%%
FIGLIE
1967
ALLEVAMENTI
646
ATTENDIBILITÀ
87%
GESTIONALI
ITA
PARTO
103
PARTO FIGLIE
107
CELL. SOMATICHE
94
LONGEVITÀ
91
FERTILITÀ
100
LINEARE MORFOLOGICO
%%
Please copy all of the data above exactly.

Your solution —
FIGLIE
1967
ALLEVAMENTI
646
ATTENDIBILITÀ
87%
GESTIONALI
ITA
PARTO
103
PARTO FIGLIE
107
CELL. SOMATICHE
94
LONGEVITÀ
91
FERTILITÀ
100
LINEARE MORFOLOGICO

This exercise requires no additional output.